Local navigator Yvan Griboval is set to take off on another oceanographic campaign, this time to study contaminants in the Mediterranean ahead of a larger expedition in the Spring.
During a press conference on Tuesday, Yvan Griboval, navigator of Club des Explorateurs from the Yacht Club of Monaco, announced that he will set off on another oceanographic campaign on Thursday, 15th October at 3.00pm from the YCM’s main pontoon. He will be at the controls of the Amaala Explorer maxi-catamaran, which had its heyday as Club Med 20-years ago, flying the flag of the Yacht Club of Monaco and winning The Race 2000, the first non-stop round-the-world race in a crewed multihull.

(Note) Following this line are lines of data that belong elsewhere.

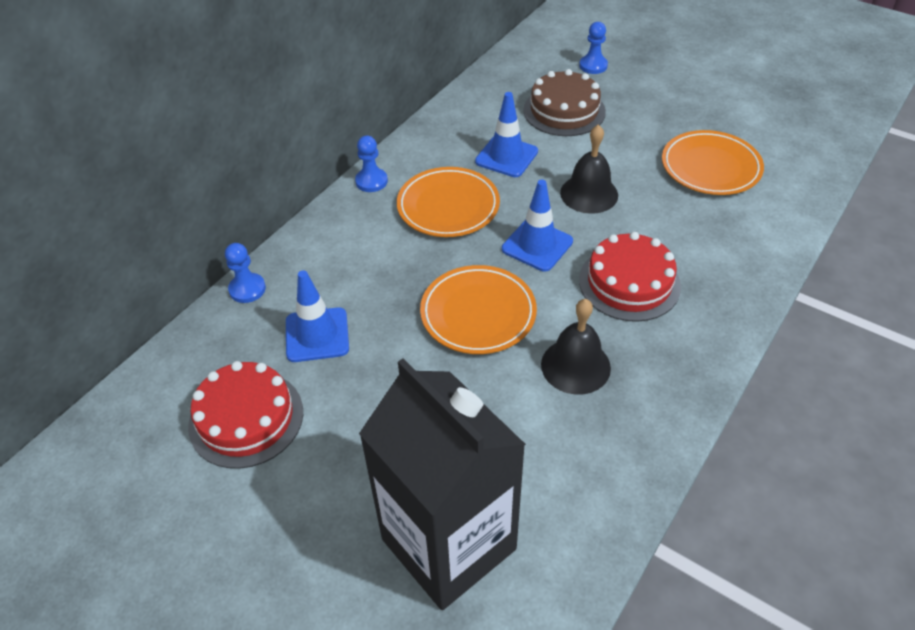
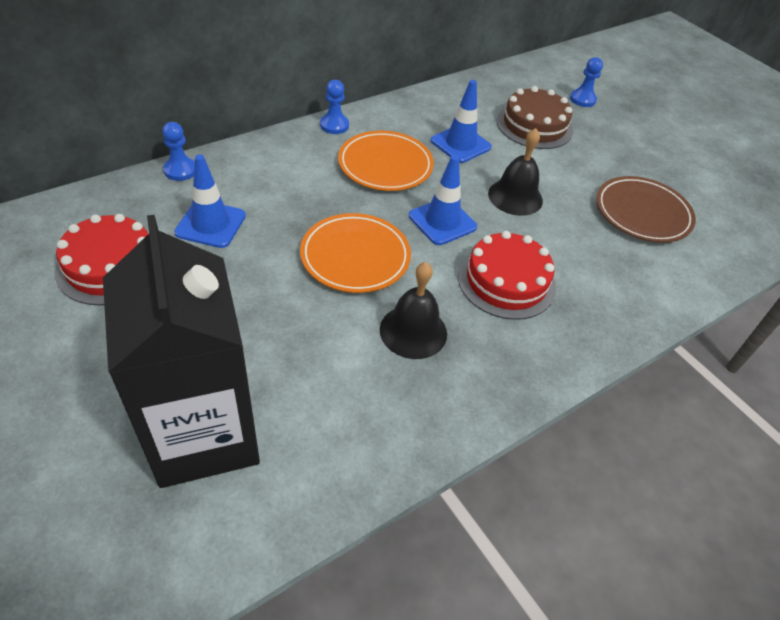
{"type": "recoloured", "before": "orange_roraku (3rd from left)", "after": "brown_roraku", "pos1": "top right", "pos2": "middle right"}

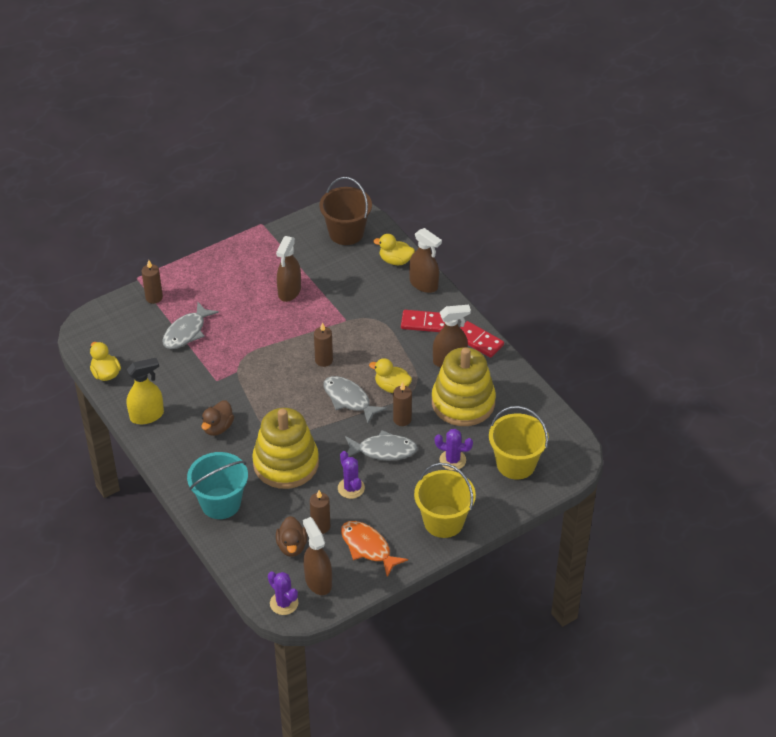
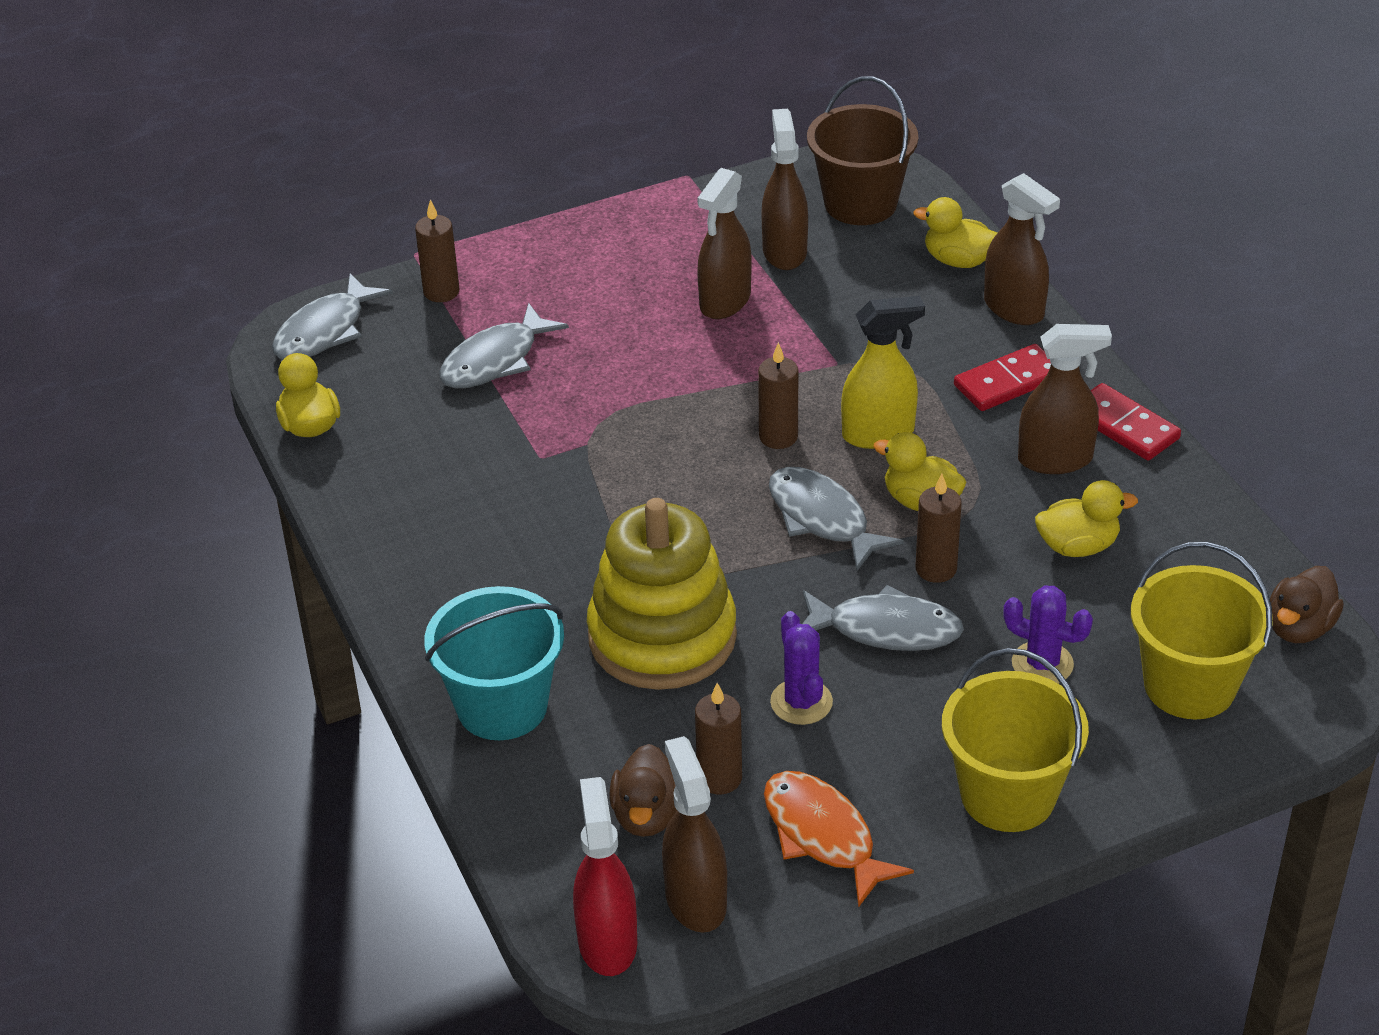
{"type": "added", "after": "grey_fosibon (1st from left)", "pos2": "top left"}
{"type": "replaced", "before": "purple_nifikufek (1st from left)", "after": "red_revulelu", "pos1": "bottom centre", "pos2": "bottom centre"}
{"type": "added", "after": "brown_revulelu (3rd from left)", "pos2": "top centre"}
{"type": "moved", "before": "yellow_revulelu", "pos1": "middle left", "pos2": "centre"}
{"type": "turned", "before": "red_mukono (1st from left)", "pos1": "centre", "pos2": "middle right", "turn": -45}
{"type": "replaced", "before": "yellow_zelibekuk (2nd from left)", "after": "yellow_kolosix (4th from left)", "pos1": "centre", "pos2": "middle right"}
{"type": "moved", "before": "brown_kolosix (1st from left in the first image)", "after": "brown_kolosix (2nd from left)", "pos1": "middle left", "pos2": "middle right"}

The campaign will consist of collecting samples of chemical contaminants – metallic and organic – according to the recommendations of the Institut Français de Recherche pour l’Exploitation de la Mer (Ifremer), which is supervising the scientific aspects of this OceanoScientific Contaminants Mediterranean Expedition 2020. The 2,800km course will run from Monaco to Porto Cervo, Barcelona, La Seyne-sur-Mer and Monaco. The expedition will end on Thursday, 29th October at 11.00am in Monaco.
On recommendation from Ifremer, two distinct scientific methods will be applied.

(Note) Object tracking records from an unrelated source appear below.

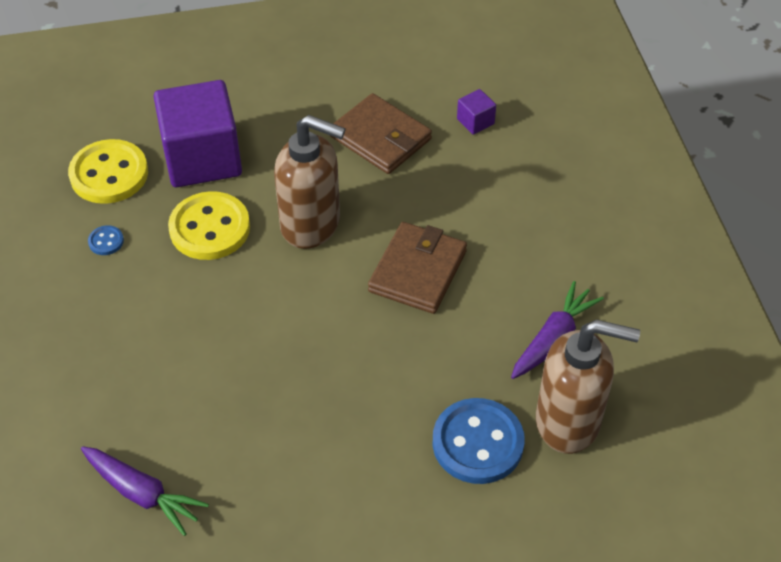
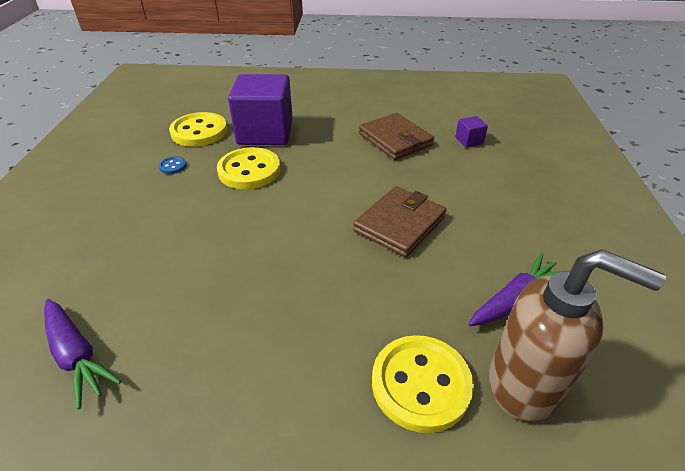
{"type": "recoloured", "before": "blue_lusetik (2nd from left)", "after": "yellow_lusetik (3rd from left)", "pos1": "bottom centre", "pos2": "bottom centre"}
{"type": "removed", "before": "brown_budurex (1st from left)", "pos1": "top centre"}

The Amaala Explorer maxi-catamaran will allow the crew, including the young Swedish marine biologist Linn Sekund, to study the mouths of the three main rivers of the western Mediterranean: the Tiber, not far from Rome, the Ebro between Barcelona and Valencia, and the Rhone, west of Marseille. There, Yvan Griboval and Linn Sekund will collect samples and also install two sets of passive sensors approximately 1.50 metres below the surface of the sea on beacon buoys.
The sampling will concentrate on the trace metals of cadmium (Cd), lead (Pb), nickel (Ni) and mercury (Hg). Although naturally present in the environment, it is their exceptionally high concentration which poses a risk for marine fauna and flora, starting with plankton, the first organisms to be poisoned at the outset of the food chain.
During the expedition, nine locations will be used to collect samples, which will then be stored in the onboard freezer and handed over to researchers at Ifremer Toulon on Wednesday 28th October during a port call in La Seyne-sur-Mer. The scientists will quantify and analyze the concentration of polychlorinated biphenyls (PCBs), polycyclic aromatic hydrocarbons (PAHs) and tributyltins (TBT), all of which are organic compounds. They too poison the food chain until it ends up in our plates.
The Amaala Explorer is named after the main sponsor of the expedition, a luxury tourism project on Saudi Arabia’s northwestern coast that is inspired by the Red Sea. The site has been tasked by the Saudi Kingdom to preserve its environment and, in particular, the magnificent coral reefs in the Red Sea, and to balance its carbon footprint.
“In fact, this short two-week expedition will allow us to see if the yacht is genuinely suitable for our forthcoming OceanoScientific Expeditions,” explained Yvan. “We know that the maxi-catamaran is capable of sailing in the difficult conditions of the Far South, but we want to check that it is also suitable for our work on contaminants and, potentially from next spring onwards, to carry out a series of unprecedented assignments to discover, study and save coral.”